Provided data section start

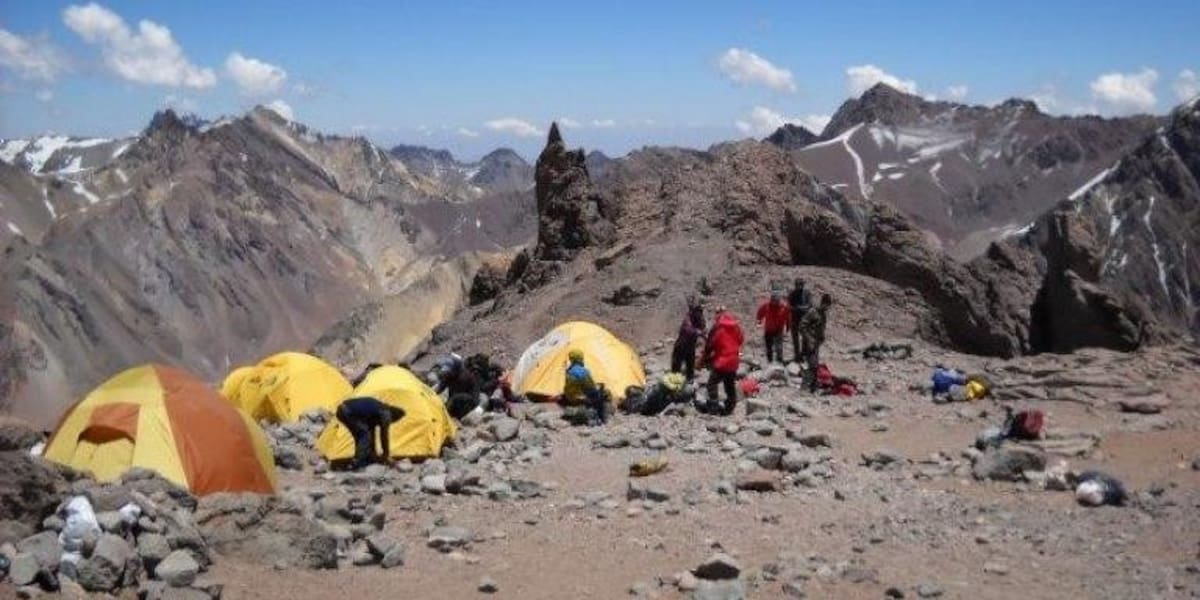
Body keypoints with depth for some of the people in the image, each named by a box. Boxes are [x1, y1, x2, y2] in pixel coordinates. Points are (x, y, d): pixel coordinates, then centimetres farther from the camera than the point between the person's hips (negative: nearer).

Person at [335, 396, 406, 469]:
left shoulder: (377, 409, 27)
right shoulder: (386, 413, 1)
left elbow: (372, 432, 32)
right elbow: (383, 436, 5)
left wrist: (373, 452, 36)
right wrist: (386, 453, 17)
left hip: (342, 410, 9)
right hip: (348, 412, -9)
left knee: (360, 436, 18)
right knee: (365, 436, -1)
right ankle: (357, 464, -5)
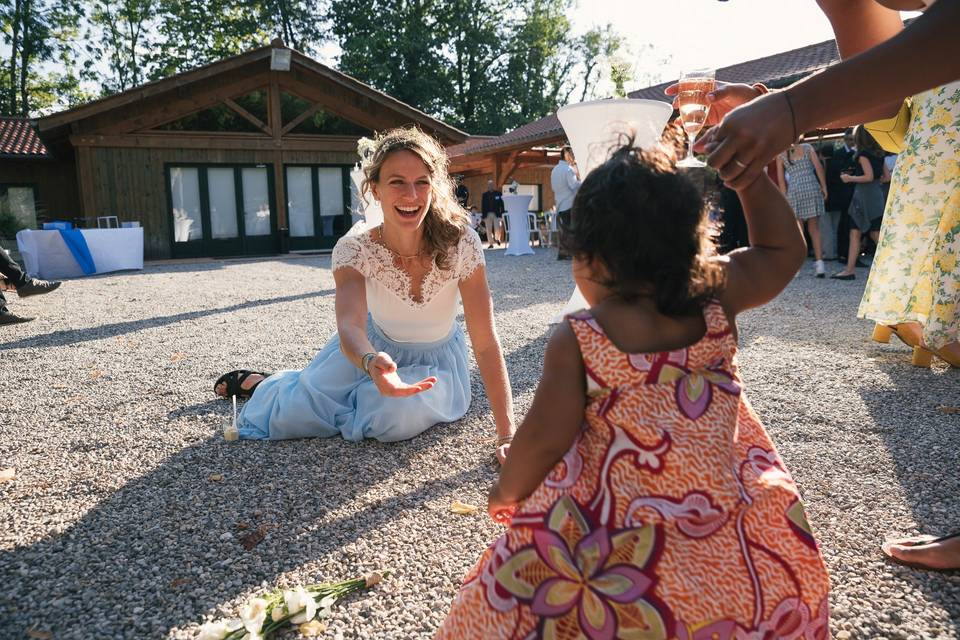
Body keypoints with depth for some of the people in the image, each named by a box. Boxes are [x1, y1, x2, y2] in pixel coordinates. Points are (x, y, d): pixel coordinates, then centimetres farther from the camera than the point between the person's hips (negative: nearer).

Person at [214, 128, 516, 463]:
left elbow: (486, 342, -27)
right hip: (375, 346, 1)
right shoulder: (354, 249, -25)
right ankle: (262, 383, 24)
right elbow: (350, 325, -40)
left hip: (436, 361, 0)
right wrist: (371, 362, -65)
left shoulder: (461, 243, -28)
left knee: (398, 417, -30)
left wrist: (507, 435, -32)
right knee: (294, 415, -14)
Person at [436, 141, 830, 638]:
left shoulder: (576, 339, -14)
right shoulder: (715, 302, -4)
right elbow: (785, 250, 13)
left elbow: (543, 440, -13)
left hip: (625, 547, -3)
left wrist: (505, 492, 5)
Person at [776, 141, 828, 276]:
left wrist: (785, 197, 7)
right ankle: (819, 263, 2)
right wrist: (824, 186, 4)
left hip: (794, 191, -1)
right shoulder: (807, 148, 9)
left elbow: (781, 179, 5)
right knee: (815, 229, 6)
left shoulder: (781, 155, 8)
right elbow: (819, 167, 0)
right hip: (812, 188, 1)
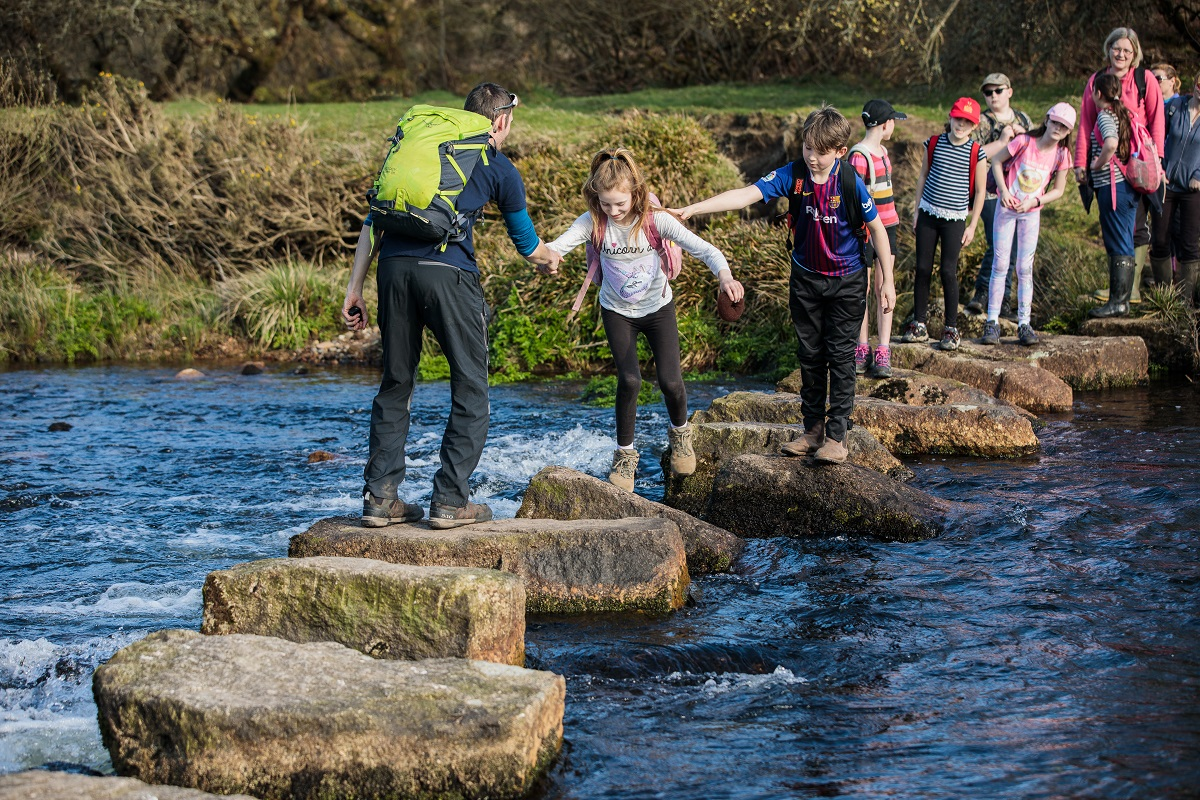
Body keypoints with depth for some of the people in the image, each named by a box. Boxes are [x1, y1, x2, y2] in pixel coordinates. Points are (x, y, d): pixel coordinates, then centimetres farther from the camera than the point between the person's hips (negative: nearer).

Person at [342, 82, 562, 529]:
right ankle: (449, 501, 3)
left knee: (395, 383, 15)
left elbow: (373, 221, 17)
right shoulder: (499, 169, 13)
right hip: (447, 272, -5)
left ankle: (379, 497, 11)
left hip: (394, 266, 5)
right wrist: (549, 260, 49)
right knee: (470, 387, 8)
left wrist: (355, 288, 16)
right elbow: (527, 245, 26)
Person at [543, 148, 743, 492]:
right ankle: (625, 454, 5)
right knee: (629, 380, -16)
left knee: (670, 381, -7)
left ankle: (680, 433, 28)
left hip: (658, 307, 0)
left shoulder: (655, 220, -22)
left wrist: (724, 275, -47)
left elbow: (702, 248, -28)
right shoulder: (593, 223, -19)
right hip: (617, 311, 0)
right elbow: (557, 246, -29)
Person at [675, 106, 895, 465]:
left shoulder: (850, 183, -19)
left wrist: (887, 280, -6)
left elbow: (877, 229, -8)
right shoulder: (793, 175, -13)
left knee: (840, 355, -1)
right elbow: (747, 195, -20)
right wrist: (694, 208, -30)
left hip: (846, 281, -4)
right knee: (810, 355, 11)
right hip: (805, 279, 4)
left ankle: (837, 435, 6)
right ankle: (813, 430, 21)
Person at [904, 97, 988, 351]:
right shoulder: (934, 144, 2)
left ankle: (952, 329, 6)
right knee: (923, 269, 4)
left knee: (948, 272, -4)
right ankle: (919, 325, 12)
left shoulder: (976, 153, -6)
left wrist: (972, 226, -1)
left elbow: (979, 191, 0)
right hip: (928, 213, 3)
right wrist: (917, 210, 10)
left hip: (955, 218, -3)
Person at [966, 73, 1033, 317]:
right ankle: (981, 292, -1)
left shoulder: (1023, 119, 13)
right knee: (997, 246, -15)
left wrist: (1022, 135, -3)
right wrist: (1003, 141, -15)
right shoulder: (982, 122, -2)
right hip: (992, 190, -5)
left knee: (1013, 248, 5)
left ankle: (1002, 299, 12)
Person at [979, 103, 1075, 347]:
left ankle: (1024, 323, 6)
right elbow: (996, 161, -3)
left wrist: (1034, 201, -15)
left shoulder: (1061, 154, -7)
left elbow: (1058, 190, -1)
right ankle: (992, 322, 2)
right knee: (1000, 264, -1)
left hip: (1031, 212, 2)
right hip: (1007, 207, -2)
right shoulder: (1025, 142, -14)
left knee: (1025, 267, 2)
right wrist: (1003, 191, -14)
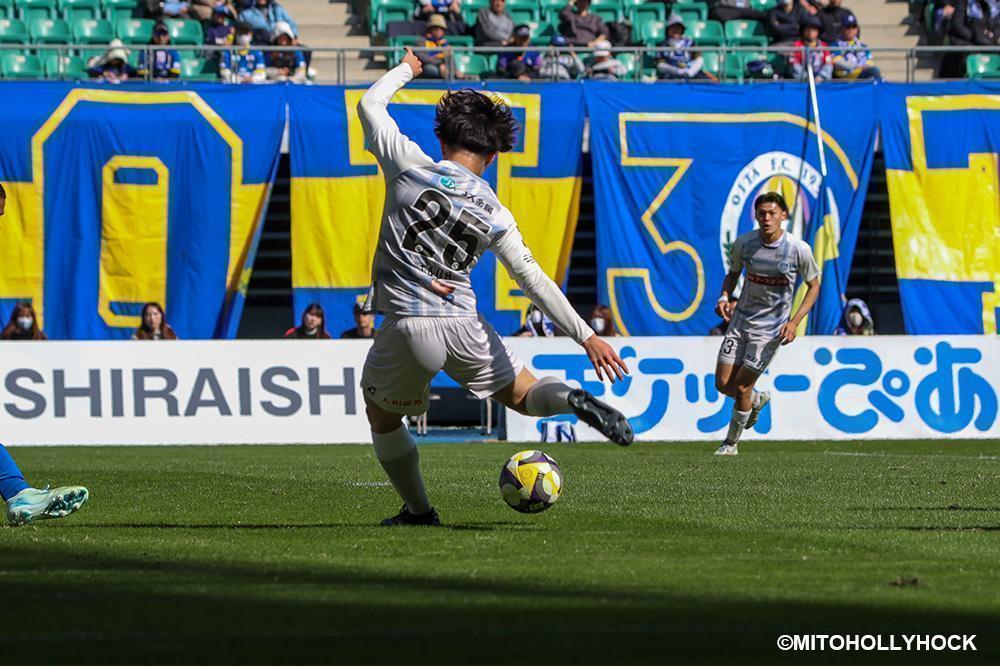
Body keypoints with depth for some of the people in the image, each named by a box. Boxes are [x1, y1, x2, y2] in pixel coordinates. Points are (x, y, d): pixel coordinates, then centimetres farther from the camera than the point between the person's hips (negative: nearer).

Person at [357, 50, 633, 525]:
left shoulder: (411, 168, -4)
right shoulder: (494, 214, 3)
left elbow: (369, 105, 10)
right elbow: (533, 280, 1)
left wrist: (405, 70, 29)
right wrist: (587, 336, 2)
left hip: (405, 326, -2)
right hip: (463, 326, 2)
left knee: (382, 416, 22)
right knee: (523, 394, 17)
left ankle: (417, 511, 20)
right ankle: (575, 402, -15)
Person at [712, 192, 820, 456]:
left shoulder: (799, 249, -13)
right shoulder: (744, 243, -5)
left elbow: (814, 286, -1)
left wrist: (794, 322, -12)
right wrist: (724, 297, -8)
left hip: (771, 327, -4)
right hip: (741, 318, 4)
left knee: (741, 386, -4)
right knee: (723, 384, 0)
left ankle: (731, 443, 18)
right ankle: (757, 400, 35)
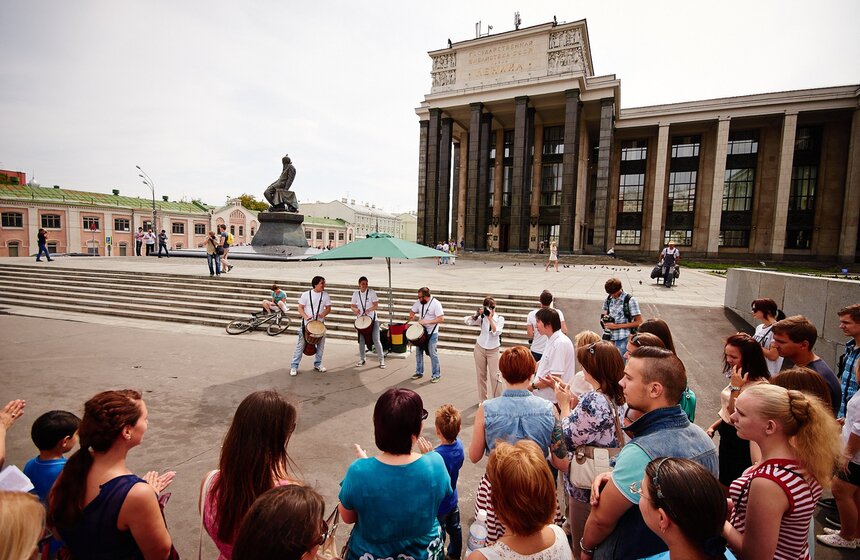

Provided data section end

## Description of the task
Rewrite all the records above, replacing "centimetres" with "centimeters" everywhere and keeping everything else the same. Leave out the pictures.

## Solution for this exercise
Body keypoints with depth for some of the people in the image, each named by a box. Boxes are [x1, y1, x2, y2] in pixel coordinates. Points are (x, y, d): pixel coordinates, then centimeters farther from the camera than the point between the person's hips (negative: nearer).

Person at [335, 396, 406, 469]:
left shoulder: (377, 409, 27)
right shoulder: (386, 413, 1)
left elbow: (372, 432, 32)
right elbow: (383, 436, 5)
left wrist: (373, 452, 36)
right wrist: (386, 453, 17)
left hip: (342, 410, 9)
right hip: (348, 412, -9)
left knee: (360, 436, 18)
right knee: (365, 436, -1)
right ankle: (357, 464, -5)
Body keypoints with depth for some of the people in the image, each named by a box. Boxes are [x1, y1, x2, y2] in pixel coordinates. Points are (x, y, d): pixel coordinates, then centimeters farther from the camera than the point between the person's hips (negative: nearer).

Person at [214, 128, 516, 463]:
left elbow: (486, 342, -27)
right hip: (375, 346, 1)
right shoulder: (354, 249, -25)
right ankle: (262, 383, 24)
right elbow: (350, 325, -40)
left hip: (436, 361, 0)
right wrist: (371, 362, -65)
left shoulder: (461, 243, -28)
left knee: (398, 417, -30)
left wrist: (507, 435, -32)
right knee: (294, 415, -14)
Person at [436, 141, 830, 638]:
left shoulder: (576, 339, -14)
right shoulder: (715, 302, -4)
right elbow: (785, 250, 13)
left elbow: (543, 440, -13)
left hip: (625, 547, -3)
left wrist: (505, 492, 5)
Person at [776, 141, 828, 276]:
left wrist: (785, 197, 7)
right ankle: (819, 263, 2)
right wrist: (824, 186, 4)
left hip: (794, 191, -1)
right shoulder: (807, 148, 9)
left elbow: (781, 179, 5)
right knee: (815, 229, 6)
left shoulder: (781, 155, 8)
right elbow: (819, 167, 0)
right hip: (812, 188, 1)
Body keypoints with depth for some of the people in the image, each named by a box. Boxes are [x1, y1, x2, y2] in pixel coordinates. Points are (x, y, d): pixel coordinates, then centimeters farther from the camera than the point between the person's hips (negative: nearer).

Person at [342, 82, 562, 529]:
right ankle: (449, 501, 3)
left knee: (395, 383, 15)
left elbow: (373, 221, 17)
right shoulder: (499, 169, 13)
right hip: (447, 272, -5)
left ankle: (379, 497, 11)
left hip: (394, 266, 5)
right wrist: (549, 260, 49)
right knee: (470, 387, 8)
left wrist: (355, 288, 16)
right elbow: (527, 245, 26)
Person at [543, 148, 743, 492]:
right ankle: (625, 454, 5)
right knee: (629, 380, -16)
left knee: (670, 381, -7)
left ankle: (680, 433, 28)
left hip: (658, 307, 0)
left shoulder: (655, 220, -22)
left wrist: (724, 275, -47)
left elbow: (702, 248, -28)
right shoulder: (593, 223, -19)
right hip: (617, 311, 0)
right elbow: (557, 246, -29)
Person at [675, 106, 895, 465]:
left shoulder: (850, 183, -19)
left wrist: (887, 280, -6)
left elbow: (877, 229, -8)
right shoulder: (793, 175, -13)
left knee: (840, 355, -1)
right elbow: (747, 195, -20)
right wrist: (694, 208, -30)
left hip: (846, 281, -4)
right knee: (810, 355, 11)
right hip: (805, 279, 4)
left ankle: (837, 435, 6)
right ankle: (813, 430, 21)
Person at [904, 97, 988, 351]:
right shoulder: (934, 144, 2)
left ankle: (952, 329, 6)
right knee: (923, 269, 4)
left knee: (948, 272, -4)
right ankle: (919, 325, 12)
left shoulder: (976, 153, -6)
left wrist: (972, 226, -1)
left elbow: (979, 191, 0)
right hip: (928, 213, 3)
right wrist: (917, 210, 10)
left hip: (955, 218, -3)
Person at [966, 73, 1033, 317]:
right ankle: (981, 292, -1)
left shoulder: (1023, 119, 13)
right knee: (997, 246, -15)
left wrist: (1022, 135, -3)
right wrist: (1003, 141, -15)
right shoulder: (982, 122, -2)
right hip: (992, 190, -5)
left knee: (1013, 248, 5)
left ankle: (1002, 299, 12)
Person at [979, 103, 1075, 347]:
left ankle: (1024, 323, 6)
right elbow: (996, 161, -3)
left wrist: (1034, 201, -15)
left shoulder: (1061, 154, -7)
left elbow: (1058, 190, -1)
right ankle: (992, 322, 2)
right knee: (1000, 264, -1)
left hip: (1031, 212, 2)
right hip: (1007, 207, -2)
right shoulder: (1025, 142, -14)
left knee: (1025, 267, 2)
right wrist: (1003, 191, -14)
Body keypoints with depth for some of the people in the image, each named by a box. Boxes are [x1, y1, x2, y2] in pixel coordinates. Points are (x, y, d): pixel coordinates, then centimeters farther from the camera than the point between the person's hips (negative: nearer).

Person at [357, 50, 633, 525]:
left shoulder: (411, 168, -4)
right shoulder: (494, 214, 3)
left elbow: (369, 105, 10)
right elbow: (533, 280, 1)
left wrist: (405, 70, 29)
right wrist: (587, 336, 2)
left hip: (405, 326, -2)
right hip: (463, 326, 2)
left knee: (382, 416, 22)
right knee: (523, 394, 17)
left ankle: (417, 511, 20)
right ankle: (575, 402, -15)
Person at [712, 192, 820, 456]:
left shoulder: (799, 249, -13)
right shoulder: (744, 243, -5)
left elbow: (814, 286, -1)
left wrist: (794, 322, -12)
right wrist: (724, 297, -8)
left hip: (771, 327, -4)
right hip: (741, 318, 4)
left knee: (741, 386, -4)
right knee: (723, 384, 0)
left ankle: (731, 443, 18)
right ankle: (757, 400, 35)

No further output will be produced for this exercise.